Range to output from the entries below: the line containing "middle dip: (753, 299)" through the line containing "pinky tip: (859, 315)". Set it down exactly, ends included, nothing else.

--*--

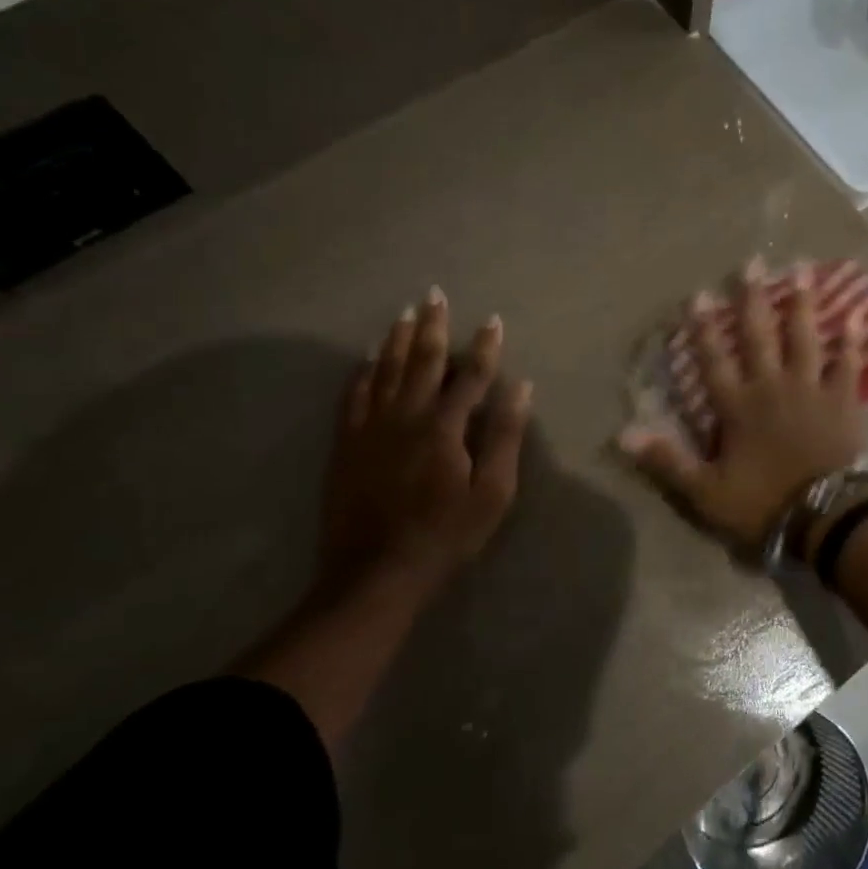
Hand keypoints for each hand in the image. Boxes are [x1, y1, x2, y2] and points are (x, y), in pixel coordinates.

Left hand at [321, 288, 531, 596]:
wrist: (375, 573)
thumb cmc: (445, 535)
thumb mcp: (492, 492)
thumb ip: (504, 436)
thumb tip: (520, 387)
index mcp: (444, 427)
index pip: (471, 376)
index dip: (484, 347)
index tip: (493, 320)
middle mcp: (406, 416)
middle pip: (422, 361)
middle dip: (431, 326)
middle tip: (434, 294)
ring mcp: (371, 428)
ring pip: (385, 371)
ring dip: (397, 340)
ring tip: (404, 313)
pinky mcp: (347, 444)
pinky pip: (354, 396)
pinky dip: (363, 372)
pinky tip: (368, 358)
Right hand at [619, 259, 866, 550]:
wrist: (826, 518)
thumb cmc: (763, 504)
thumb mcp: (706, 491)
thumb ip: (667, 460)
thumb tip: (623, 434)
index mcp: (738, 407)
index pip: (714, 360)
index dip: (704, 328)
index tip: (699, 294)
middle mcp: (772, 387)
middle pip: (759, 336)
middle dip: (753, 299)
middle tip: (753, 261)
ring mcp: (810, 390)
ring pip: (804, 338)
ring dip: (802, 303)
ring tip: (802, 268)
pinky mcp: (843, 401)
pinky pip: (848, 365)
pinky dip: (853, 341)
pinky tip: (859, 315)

--*--

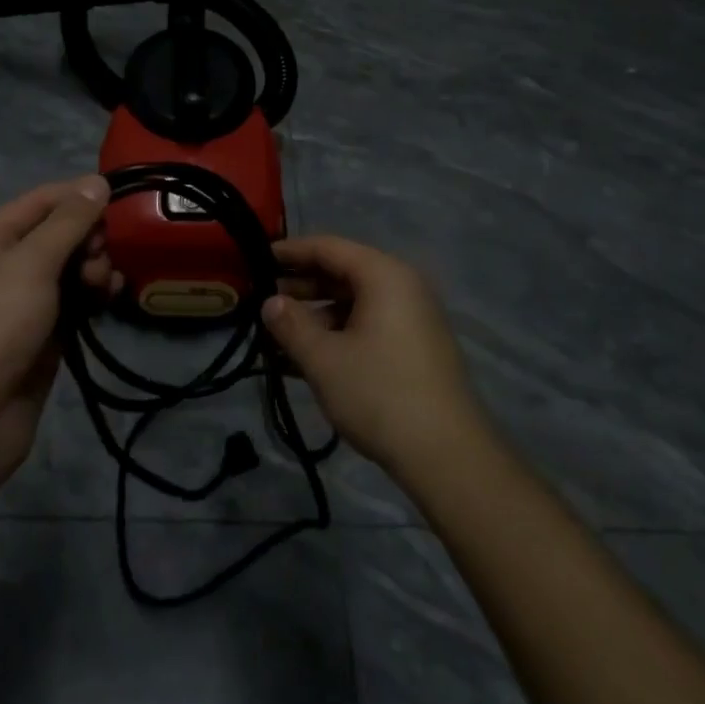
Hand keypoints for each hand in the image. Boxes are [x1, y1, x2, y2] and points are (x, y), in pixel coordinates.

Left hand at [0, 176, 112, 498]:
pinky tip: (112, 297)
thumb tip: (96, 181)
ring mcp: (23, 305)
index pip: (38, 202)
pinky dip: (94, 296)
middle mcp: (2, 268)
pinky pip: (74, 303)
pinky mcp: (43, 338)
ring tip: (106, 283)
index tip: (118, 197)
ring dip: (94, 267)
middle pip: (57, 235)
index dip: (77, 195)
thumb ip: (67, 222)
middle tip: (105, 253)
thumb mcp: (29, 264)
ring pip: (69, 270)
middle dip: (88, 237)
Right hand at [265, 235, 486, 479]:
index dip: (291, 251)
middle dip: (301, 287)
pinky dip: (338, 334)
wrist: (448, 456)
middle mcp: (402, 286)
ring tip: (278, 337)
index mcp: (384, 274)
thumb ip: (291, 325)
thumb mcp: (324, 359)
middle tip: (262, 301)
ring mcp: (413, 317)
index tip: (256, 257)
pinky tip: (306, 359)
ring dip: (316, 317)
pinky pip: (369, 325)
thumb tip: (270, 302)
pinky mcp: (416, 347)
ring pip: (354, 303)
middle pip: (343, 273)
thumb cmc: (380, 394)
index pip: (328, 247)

--*--

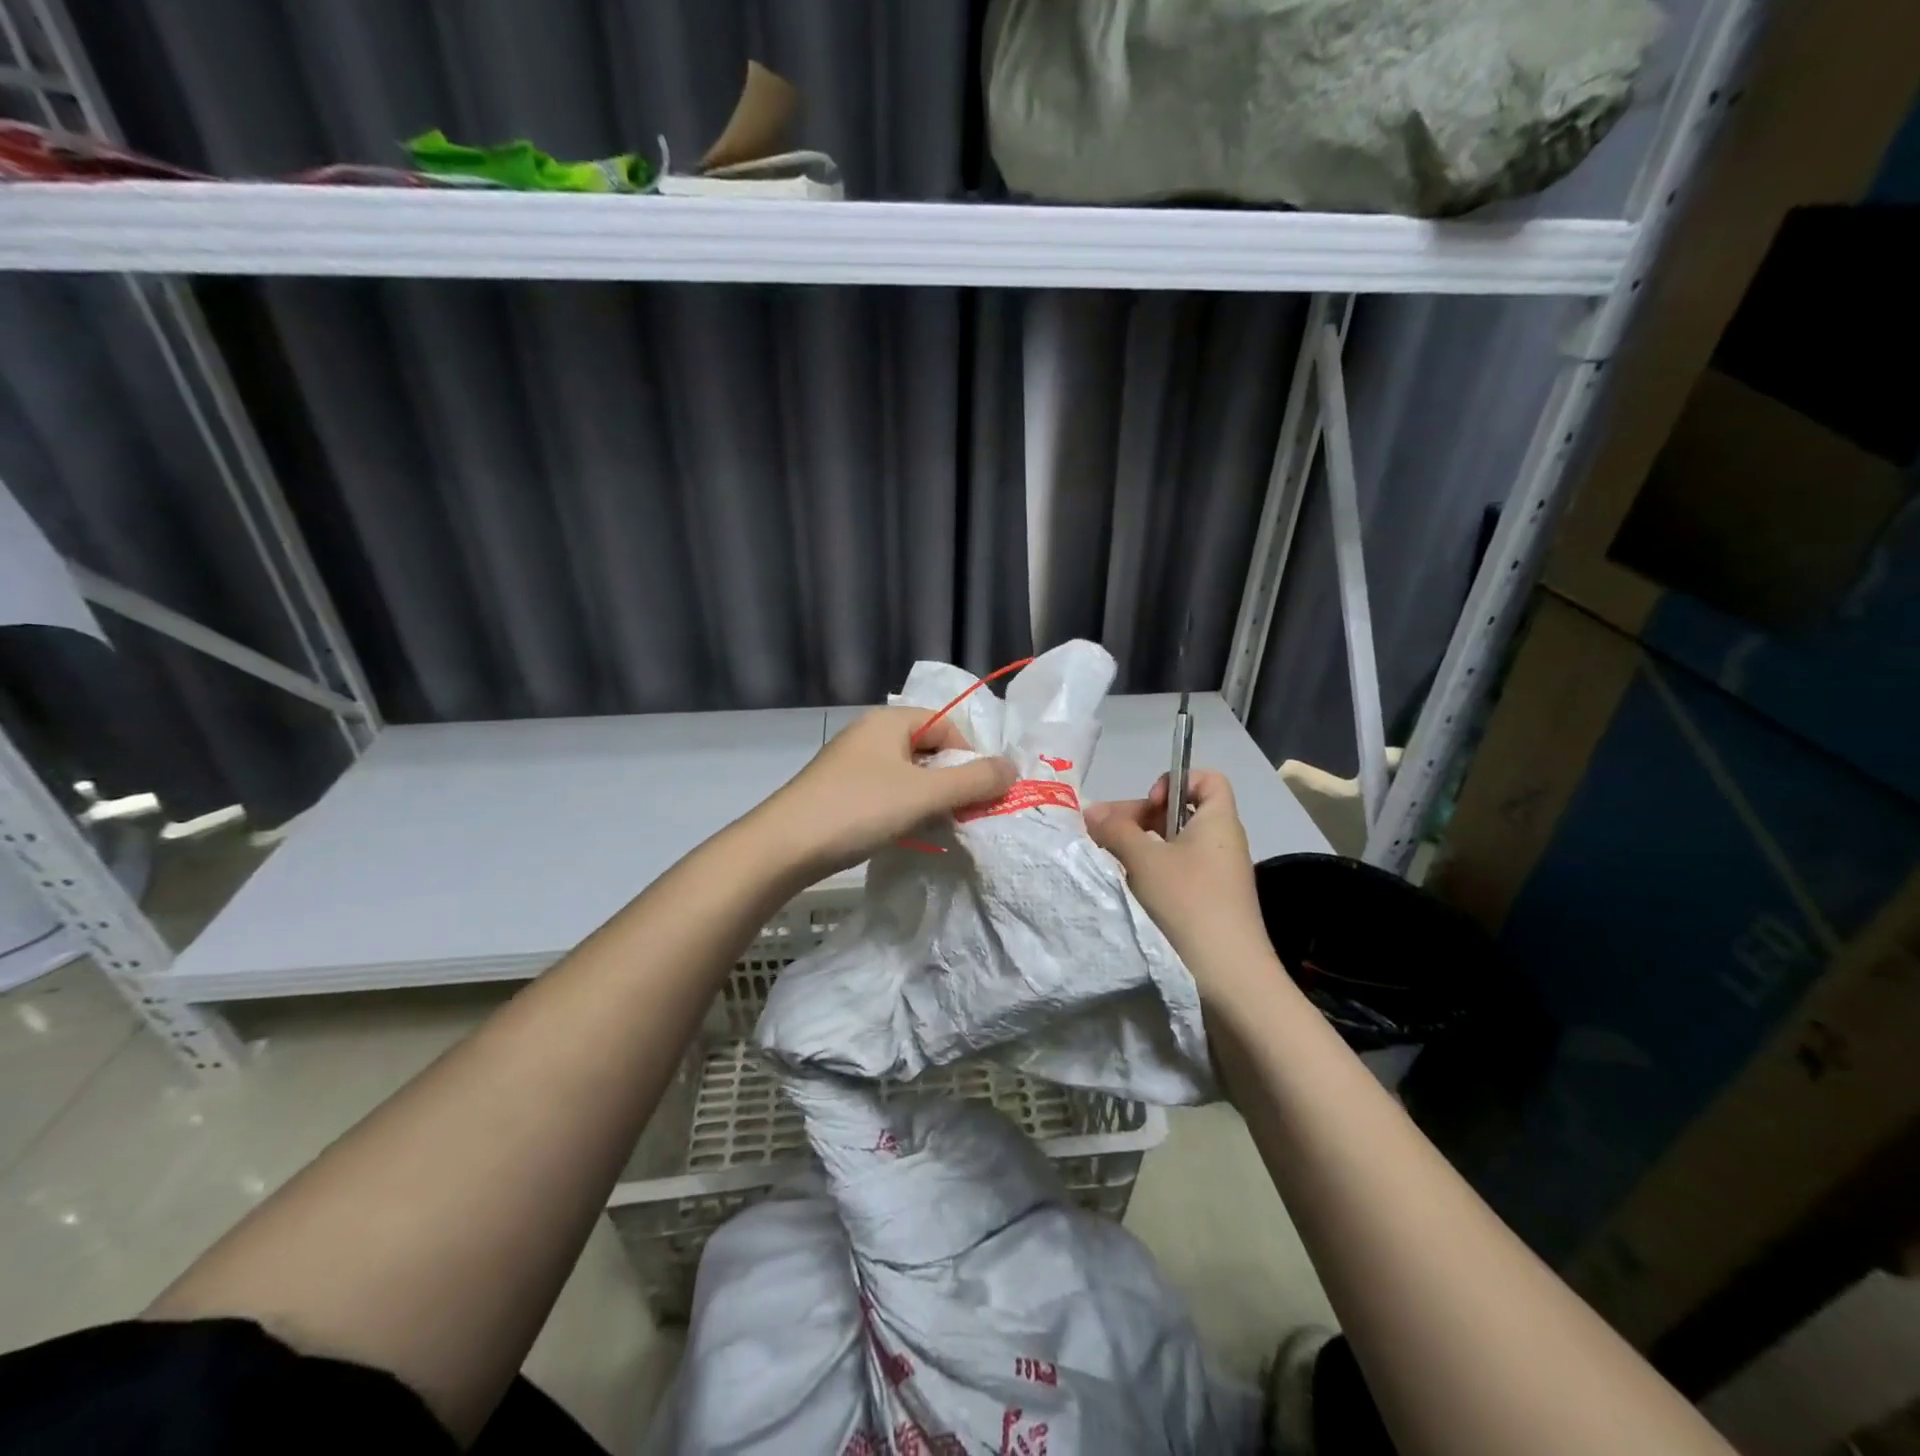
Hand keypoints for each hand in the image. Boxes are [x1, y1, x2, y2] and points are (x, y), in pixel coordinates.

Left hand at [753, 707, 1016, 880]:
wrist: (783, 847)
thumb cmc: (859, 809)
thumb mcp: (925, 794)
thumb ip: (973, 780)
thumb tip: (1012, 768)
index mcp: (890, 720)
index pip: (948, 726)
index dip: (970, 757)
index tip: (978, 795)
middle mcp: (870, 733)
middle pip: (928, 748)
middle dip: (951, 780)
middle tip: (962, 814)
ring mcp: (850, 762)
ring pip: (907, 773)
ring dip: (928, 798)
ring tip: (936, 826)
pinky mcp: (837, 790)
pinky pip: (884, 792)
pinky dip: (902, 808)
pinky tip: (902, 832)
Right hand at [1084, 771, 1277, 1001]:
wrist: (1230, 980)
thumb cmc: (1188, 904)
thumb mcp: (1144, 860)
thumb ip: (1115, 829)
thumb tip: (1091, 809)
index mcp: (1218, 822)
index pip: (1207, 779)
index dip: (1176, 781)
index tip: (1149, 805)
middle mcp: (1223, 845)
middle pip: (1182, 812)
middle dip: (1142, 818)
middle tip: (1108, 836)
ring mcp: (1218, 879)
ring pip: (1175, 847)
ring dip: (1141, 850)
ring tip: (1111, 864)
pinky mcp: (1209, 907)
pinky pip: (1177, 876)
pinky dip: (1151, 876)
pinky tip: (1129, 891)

--*--

_SOLVED PROBLEM_:
middle dip: (753, 299)
middle tip: (753, 261)
ring mcp: (810, 390)
ring pip: (804, 338)
ring dip: (802, 303)
ring tip: (802, 268)
pinky mcp: (843, 401)
pinky pip: (848, 365)
pinky dip: (853, 341)
pinky tip: (859, 315)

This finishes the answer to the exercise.